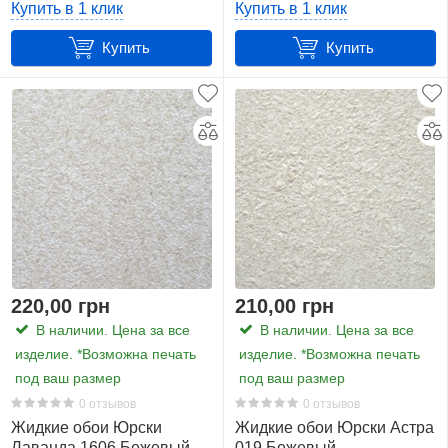
Купить в 1 клик
Купить в 1 клик
Купить
Купить
220,00 грн
210,00 грн
В наличии. Цена за все
В наличии. Цена за все
изделие. *Возможна печать
изделие. *Возможна печать
под ваш размер
под ваш размер
0 отзывов
0 отзывов
Жидкие обои Юрски
Жидкие обои Юрски Астра
Лаванда 1606 Бежевый
019 Бежевый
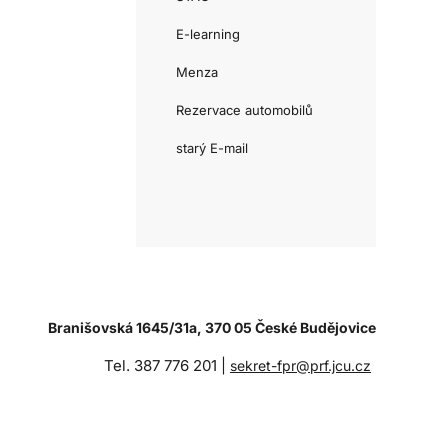
E-learning
Menza
Rezervace automobilů
starý E-mail
Branišovská 1645/31a, 370 05 České Budějovice
Tel. 387 776 201 |
sekret-fpr@prf.jcu.cz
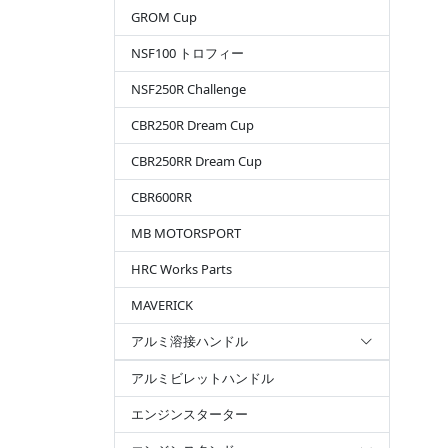
GROM Cup
NSF100 トロフィー
NSF250R Challenge
CBR250R Dream Cup
CBR250RR Dream Cup
CBR600RR
MB MOTORSPORT
HRC Works Parts
MAVERICK
アルミ溶接ハンドル
アルミビレットハンドル
エンジンスターター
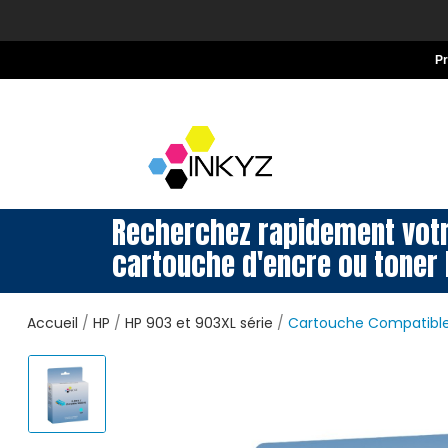
P
Recherchez rapidement vot
cartouche d'encre ou toner 
Accueil
HP
HP 903 et 903XL série
Cartouche Compatible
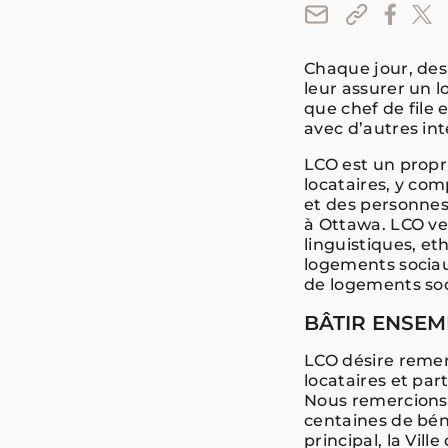
Chaque jour, des
leur assurer un 
que chef de file
avec d’autres in
LCO est un propr
locataires, y com
et des personne
à Ottawa. LCO vei
linguistiques, et
logements sociaux
de logements soc
BÂTIR ENSE
LCO désire remer
locataires et pa
Nous remercions 
centaines de bén
principal, la Vil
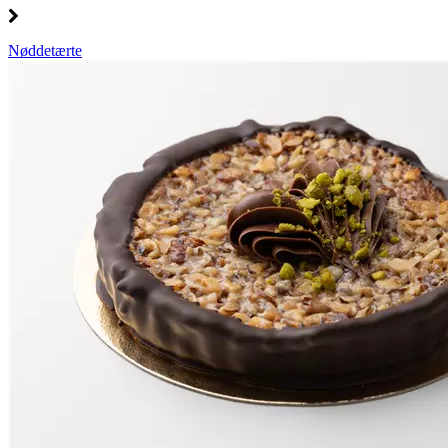
Nøddetærte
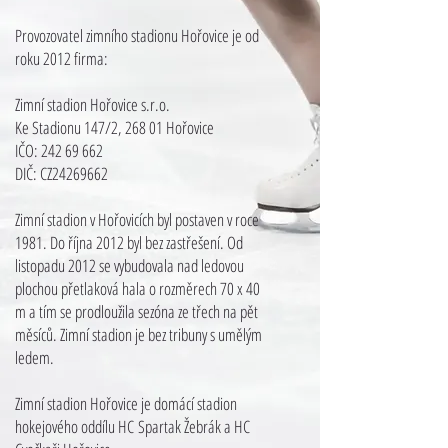
Provozovatel zimního stadionu Hořovice je od
roku 2012 firma:
Zimní stadion Hořovice s.r.o.
Ke Stadionu 147/2, 268 01 Hořovice
IČO: 242 69 662
DIČ: CZ24269662
Zimní stadion v Hořovicích byl postaven v roce
1981. Do října 2012 byl bez zastřešení. Od
listopadu 2012 se vybudovala nad ledovou
plochou přetlaková hala o rozměrech 70 x 40
m a tím se prodloužila sezóna ze třech na pět
měsíců. Zimní stadion je bez tribuny s umělým
ledem.
Zimní stadion Hořovice je domácí stadion
hokejového oddílu HC Spartak Žebrák a HC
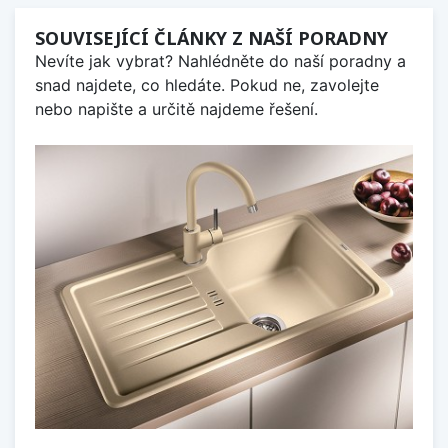
SOUVISEJÍCÍ ČLÁNKY Z NAŠÍ PORADNY
Nevíte jak vybrat? Nahlédněte do naší poradny a
snad najdete, co hledáte. Pokud ne, zavolejte
nebo napište a určitě najdeme řešení.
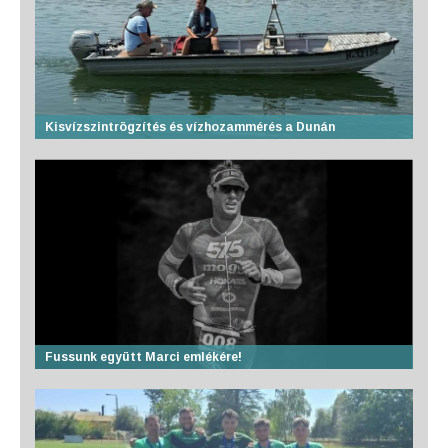
Kisvízszintrögzítés és vízhozammérés a Dunán
Fussunk együtt Marci emlékére!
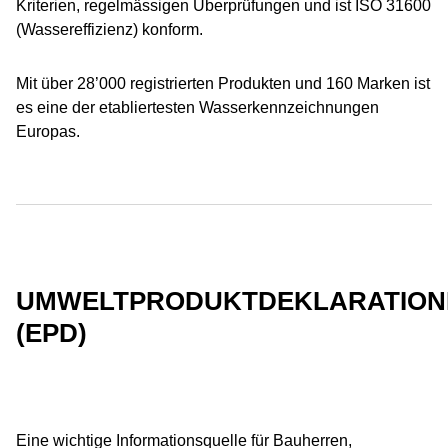
Kriterien, regelmässigen Überprüfungen und ist ISO 31600
(Wassereffizienz) konform.
Mit über 28’000 registrierten Produkten und 160 Marken ist
es eine der etabliertesten Wasserkennzeichnungen
Europas.
UMWELTPRODUKTDEKLARATION
(EPD)
Eine wichtige Informationsquelle für Bauherren,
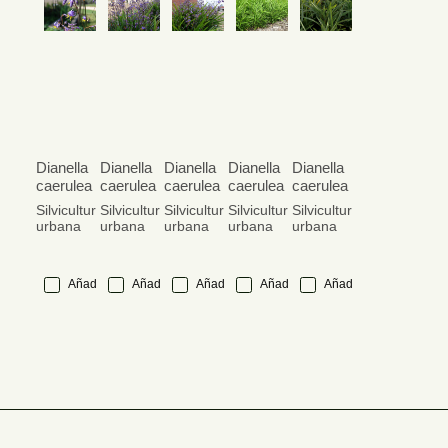
Dianella
Dianella
Dianella
Dianella
Dianella
caerulea
caerulea
caerulea
caerulea
caerulea
Silvicultura
Silvicultura
Silvicultura
Silvicultura
Silvicultura
urbana
urbana
urbana
urbana
urbana
Añadir
Añadir
Añadir
Añadir
Añadir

========

WORK REQUIRED:
Write only the number of lines in the data where the word "Hořovice" occurs.

FINAL ANSWER:
4